Many parents struggle with whether or not to tell their child that they have ADD or ADHD, and then how to do it. We decided that we wanted our son to know and understand what ADHD is and not to be ashamed of it. If we weren't going to talk about it or acknowledge it, we feared it would send that message that there was something wrong about it and therefore, something wrong with him. This is not an easy task and not one done all at once. It was explained gradually and in ways he could understand. We also got feedback from him so that we could make it make sense for him.
When we first went for the 6 hours of testing appointment I explained to him that he was going to do some activities so that the Dr. could help us figure out a way to make things easier so that he wouldn't have a hard time at school and not get in trouble so much. (He was 8 and in 2nd grade) He actually enjoyed the testing. We talked about how every brain is different. His brain is really good at math and figuring things out and he can think of many things at once, or he can switch topics quickly sometimes, but othertimes it can be really hard to stop one thing and switch to the next topic. This can make it really hard to do what the teacher needs him to do in class. We told him that this was just one step to helping figure things out. We went to a counselor and she told him that his brain was like a race car that liked to drive itself all over the track and we had to work on slowing things down so that he could make a choice and be in control of the car.
We choose to also use medication. This made such a quick difference. Everyone noticed. His school couselor commented that he could see all the great parenting coming through now that he had more control over his actions and words. ADHD is not a choice, the behavior that often comes with it, is not a choice. It is often a reaction to stimulus without logical thought. (Not that those with ADHD aren't logical, it's just that under stress and pressure to follow rules, etc may cause them to act quickly and be more impulsive than they would be without the stress and added pressure). We expained how the medication helped balance out his brain chemicals so he could be more purposeful in his actions. We also looked up celebrities and “rich and famous” people with ADHD. We talked about how having ADHD was a benefit for them and how they used it to help them do things that might be harder for someone without ADHD. We talked about all the good things that come with it, namely creativity. We pointed out all the great ideas he has, all the stories he had written, how he enjoyed art and music and how math was so easy. We stressed to him that he didn't need to feel bad about having ADHD, no one did anything to cause it. He was given the gift of ADHD and that God would help him find how he was to use it.

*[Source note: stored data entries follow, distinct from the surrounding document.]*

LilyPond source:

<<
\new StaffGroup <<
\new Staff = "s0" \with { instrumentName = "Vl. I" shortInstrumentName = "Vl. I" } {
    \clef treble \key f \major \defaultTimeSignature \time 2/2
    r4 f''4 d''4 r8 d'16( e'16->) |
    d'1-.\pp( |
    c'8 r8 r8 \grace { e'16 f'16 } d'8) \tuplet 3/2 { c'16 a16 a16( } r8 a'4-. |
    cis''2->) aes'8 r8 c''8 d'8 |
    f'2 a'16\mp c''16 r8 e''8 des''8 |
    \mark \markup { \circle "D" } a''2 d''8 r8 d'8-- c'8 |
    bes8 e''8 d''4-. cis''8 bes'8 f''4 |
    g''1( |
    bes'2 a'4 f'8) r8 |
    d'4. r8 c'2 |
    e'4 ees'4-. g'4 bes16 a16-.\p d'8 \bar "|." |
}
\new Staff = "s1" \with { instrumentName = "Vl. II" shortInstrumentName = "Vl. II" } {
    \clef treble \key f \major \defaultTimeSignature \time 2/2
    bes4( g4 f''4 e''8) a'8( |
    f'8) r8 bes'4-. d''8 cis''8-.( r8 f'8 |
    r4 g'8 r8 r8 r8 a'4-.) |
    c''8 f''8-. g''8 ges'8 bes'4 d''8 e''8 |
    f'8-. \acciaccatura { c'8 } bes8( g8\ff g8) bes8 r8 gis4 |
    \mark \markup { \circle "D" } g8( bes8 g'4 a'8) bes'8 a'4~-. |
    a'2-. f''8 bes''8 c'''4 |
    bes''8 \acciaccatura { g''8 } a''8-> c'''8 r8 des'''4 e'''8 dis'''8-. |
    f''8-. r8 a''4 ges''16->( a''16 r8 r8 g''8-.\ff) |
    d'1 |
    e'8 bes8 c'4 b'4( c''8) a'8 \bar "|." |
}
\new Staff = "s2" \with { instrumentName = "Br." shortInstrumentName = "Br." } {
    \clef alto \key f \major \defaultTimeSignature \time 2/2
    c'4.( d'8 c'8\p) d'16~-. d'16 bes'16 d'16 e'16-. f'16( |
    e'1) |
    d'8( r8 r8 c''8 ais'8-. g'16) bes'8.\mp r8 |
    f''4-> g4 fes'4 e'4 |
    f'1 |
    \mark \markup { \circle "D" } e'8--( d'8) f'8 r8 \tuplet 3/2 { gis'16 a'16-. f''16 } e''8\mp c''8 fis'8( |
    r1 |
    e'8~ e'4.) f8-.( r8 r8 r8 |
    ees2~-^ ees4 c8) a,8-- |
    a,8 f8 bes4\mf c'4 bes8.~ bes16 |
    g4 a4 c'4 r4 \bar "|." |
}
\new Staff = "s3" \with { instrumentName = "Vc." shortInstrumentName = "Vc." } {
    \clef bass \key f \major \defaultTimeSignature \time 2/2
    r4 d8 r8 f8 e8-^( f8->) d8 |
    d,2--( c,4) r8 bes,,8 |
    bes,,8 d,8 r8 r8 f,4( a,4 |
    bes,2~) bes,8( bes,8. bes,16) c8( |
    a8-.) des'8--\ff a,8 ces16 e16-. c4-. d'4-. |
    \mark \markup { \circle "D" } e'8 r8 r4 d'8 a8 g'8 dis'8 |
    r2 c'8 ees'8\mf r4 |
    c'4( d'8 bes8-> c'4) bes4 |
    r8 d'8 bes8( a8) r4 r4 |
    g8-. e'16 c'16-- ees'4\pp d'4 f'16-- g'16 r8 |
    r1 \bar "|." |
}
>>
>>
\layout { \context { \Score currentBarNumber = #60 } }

At his school every year they set aside time to discuss special needs. In 3rd grade they talk about Autism, ADHD and some other mental health issues. During the discussion he told his class that he had ADHD. The parent of another child in the class told me that her son told her that he thought my son was very brave and he wished he was more like him. That is not something you hear much as a parent of a child with ADHD! I was so proud that my son was not ashamed of his diagnosis. This also gave him the freedom to speak up when he needed help. His teachers and counselors said that he is able to advocate for himself! As a 4th grade student, he knew when he needed help. I'm sure there were still times he didn't realize exactly what help he needed, but I was so happy to hear that he had accepted that sometimes he needs help and he is confident enough to ask for it.
I would love to eradicate the stigma of ADHD and all mental health issues. I can't do that on my own, but I can teach my son not to be ashamed. I can teach him to advocate for himself and help pave the way for others that face similar issues. Maybe when peers hear him speak up about his ADHD it will give confidence to someone else. Maybe it will encourage others to see that it's not something to be ashamed of, not something to hide or lie about. It is what it is and just like anything we are delt in life we have to learn how to live with it. Just like we teach acceptance for other visible differences we need to teach acceptance about invisible ones too.